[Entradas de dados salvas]
━━━━━━━━━━━━━━━━━━━━

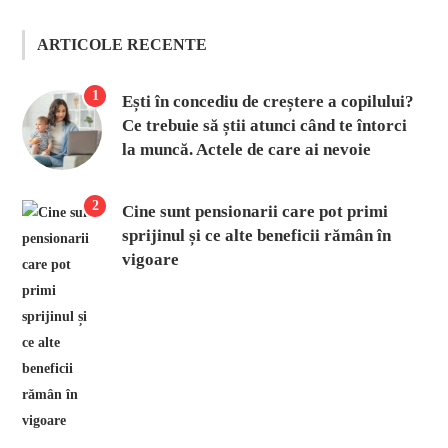
ARTICOLE RECENTE
1
Ești în concediu de creștere a copilului?
Ce trebuie să știi atunci când te întorci
la muncă. Actele de care ai nevoie
2
Cine sunt pensionarii care pot primi
sprijinul și ce alte beneficii rămân în
vigoare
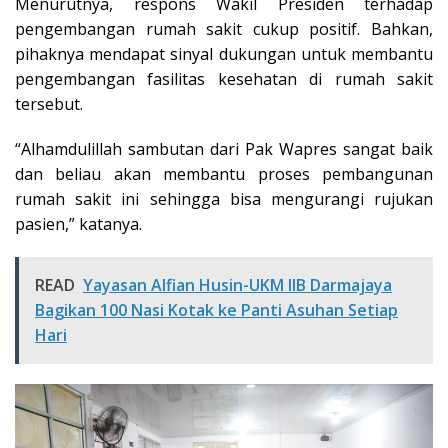
Menurutnya, respons Wakil Presiden terhadap
pengembangan rumah sakit cukup positif. Bahkan,
pihaknya mendapat sinyal dukungan untuk membantu
pengembangan fasilitas kesehatan di rumah sakit
tersebut.
“Alhamdulillah sambutan dari Pak Wapres sangat baik
dan beliau akan membantu proses pembangunan
rumah sakit ini sehingga bisa mengurangi rujukan
pasien,” katanya.
READ
Yayasan Alfian Husin-UKM IIB Darmajaya
Bagikan 100 Nasi Kotak ke Panti Asuhan Setiap
Hari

━━━━━━━━━━━━━━━━━━━━

Quais linhas da listagem contêm a palavra "pengembangan"? Reúna todas elas, copiando cada uma por inteiro.

- A resposta:
pengembangan rumah sakit cukup positif. Bahkan,
pengembangan fasilitas kesehatan di rumah sakit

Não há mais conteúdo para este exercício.